Text provided:

-----

Enhancing the Stability of Infiltrated Ni/YSZ Anodes

Thursday, 30 July 2015: 11:20
Boisdale (Scottish Exhibition and Conference Centre)
P. Keyvanfar (University of Calgary), A. R. Hanifi (University of Alberta), P. Sarkar (Alberta Innovates - Technology Futures), T. H. Etsell (University of Alberta), and V. Birss (University of Calgary)
One of the challenges related to Ni-based anodes in solid oxide fuel cells (SOFCs) is their dimensional instability, especially when they are exposed to air and then back to fuel, which is called redox cycling. One possible solution to this problem is the fabrication of a pre-sintered porous electrolyte matrix, followed by infiltration of 10-20 vol% of the active materials into this scaffold. However, this can lead to instability of the infiltrated particles as a result of sintering of the infiltrated phase at SOFC working temperatures. This problem is very severe when depositing nano-sized infiltrated metal particles on the oxide ceramic backbone.

In this study, Ni-containing solutions were infiltrated into a symmetrical tubular half-cell, fabricated by slip-casting, composed of two porous yttria-stabilized zirconia (YSZ) layers, separated by a 50 μm dense YSZ electrolyte. A combination of electrochemical impedance spectroscopy (EIS) and electron microscopy imaging has been used to determine long term stability of the cells.

-----

(Saved entries)
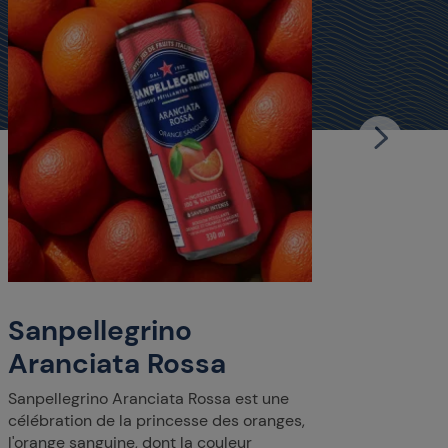
San
Lim
Gorgée 
d'un ét
est l'a
Sanpellegrino
d'Itali
100 % n
Aranciata Rossa
Sanpellegrino Aranciata Rossa est une
célébration de la princesse des oranges,
l'orange sanguine, dont la couleur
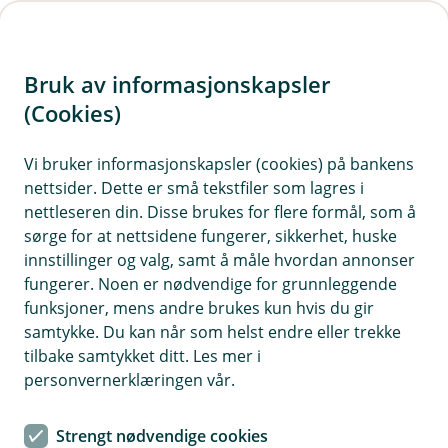
H
o
Bruk av informasjonskapsler
p
p
(Cookies)
i
Vis hjelpemeny
Vi bruker informasjonskapsler (cookies) på bankens
nettsider. Dette er små tekstfiler som lagres i
n
nettleseren din. Disse brukes for flere formål, som å
n
sørge for at nettsidene fungerer, sikkerhet, huske
Kontakt oss
h
innstillinger og valg, samt å måle hvordan annonser
o
fungerer. Noen er nødvendige for grunnleggende
Har du spørsmål om ditt personvern, ta gjerne kontakt
funksjoner, mens andre brukes kun hvis du gir
med vårt personvernombud, så håper vi å finne svar til
d
samtykke. Du kan når som helst endre eller trekke
deg på det du lurer på.
e
tilbake samtykket ditt. Les mer i
t
personvernerklæringen vår.
Strengt nødvendige cookies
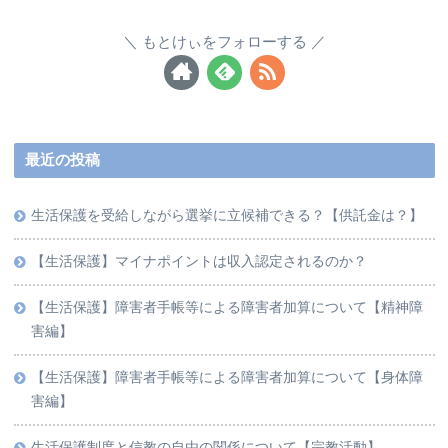
もとけぃをフォローする
最近の投稿
生活保護を受給しながら選挙に立候補できる？【供託金は？】
【生活保護】マイナポイントは収入認定されるのか？
【生活保護】障害者手帳等による障害者加算について【精神障
害編】
【生活保護】障害者手帳等による障害者加算について【身体障
害編】
生活保護制度と信教の自由の関係について【宗教活動】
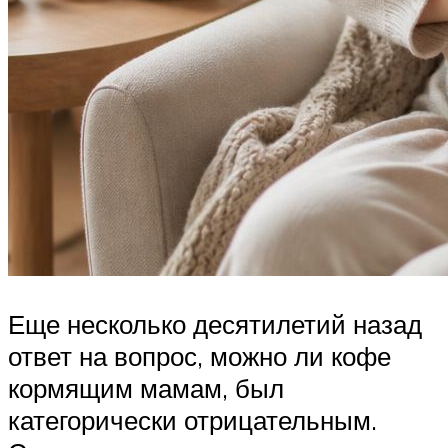
Еще несколько десятилетий назад
ответ на вопрос, можно ли кофе
кормящим мамам, был
категорически отрицательным.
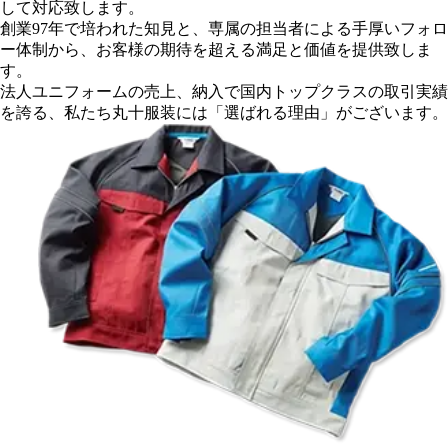
して対応致します。
創業97年
で培われた知見と、専属の担当者による手厚いフォロ
ー体制から、
お客様の期待を超える満足と価値を提供致しま
す。
法人ユニフォームの売上、納入で
国内トップクラスの取引実績
を誇る、
私たち丸十服装には「選ばれる理由」がございます。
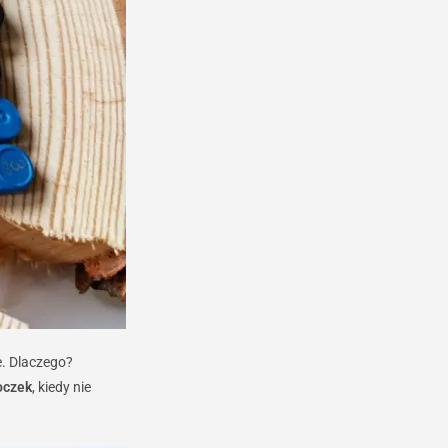
e. Dlaczego?
oczek
, kiedy nie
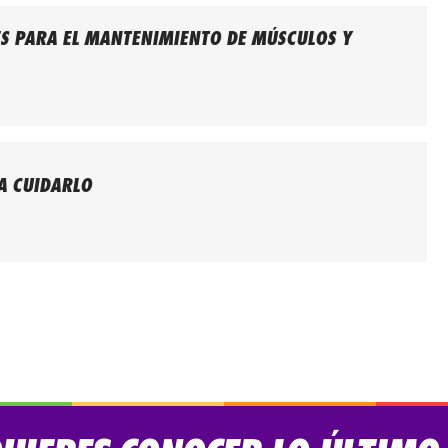
S PARA EL MANTENIMIENTO DE MÚSCULOS Y
A CUIDARLO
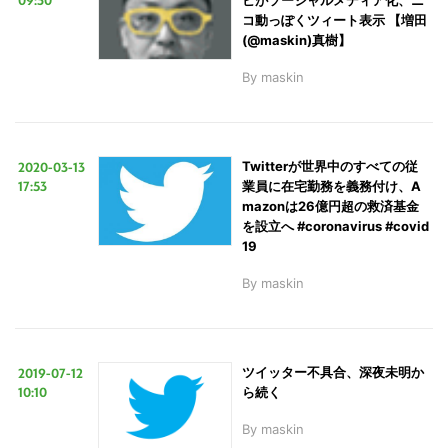
ビがソーシャルメディア化、ニ
コ動っぽくツィート表示 【増田
(@maskin)真樹】
By
maskin
2020-03-13
Twitterが世界中のすべての従
17:53
業員に在宅勤務を義務付け、A
mazonは26億円超の救済基金
を設立へ #coronavirus #covid
19
By
maskin
2019-07-12
ツイッター不具合、深夜未明か
10:10
ら続く
By
maskin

-----

Directions:
(a) Name every author listed in the abstract on infiltrated Ni/YSZ anodes.
(b) Carry on the abstract on infiltrated Ni/YSZ anodes, starting right after its last sentence.
These items stand apart from the abstract on infiltrated Ni/YSZ anodes.

Results for the exercise:
(a) P. Keyvanfar, A. R. Hanifi, P. Sarkar, T. H. Etsell, V. Birss

(b)
It was found that the amount of infiltrated Ni has a significant impact on the long term stability of the Ni/YSZ anodes. This can be explained by the better connectivity between Ni particles even after long term testing when there is more Ni in the structure. It was also demonstrated that high temperature treatment of the infiltrated Ni/YSZ anodes just after the first few infiltrations, followed by several further Ni infiltration steps, has a significant effect not only on the stability of the anode at 800 C, but also on the anode performance. As the YSZ backbone has the ability to dissolve NiO at higher temperatures, the dissolved NiO can be ex-soluted in the form of nano-sized Ni particles at cell working temperatures and under reducing atmospheres. This effect was also investigated using electron microscopy, revealing the size and shape of the ex-soluted Ni particles, especially after long term testing.

Finally, the effect of infiltration of cerium oxide prior to Ni infiltration on the stability of the anodes was also investigated. As the wettability of Ni particles on a reduced ceria surface is different from non-reduced ceria, the sintering behaviour of Ni on these two surfaces was found to be different as well.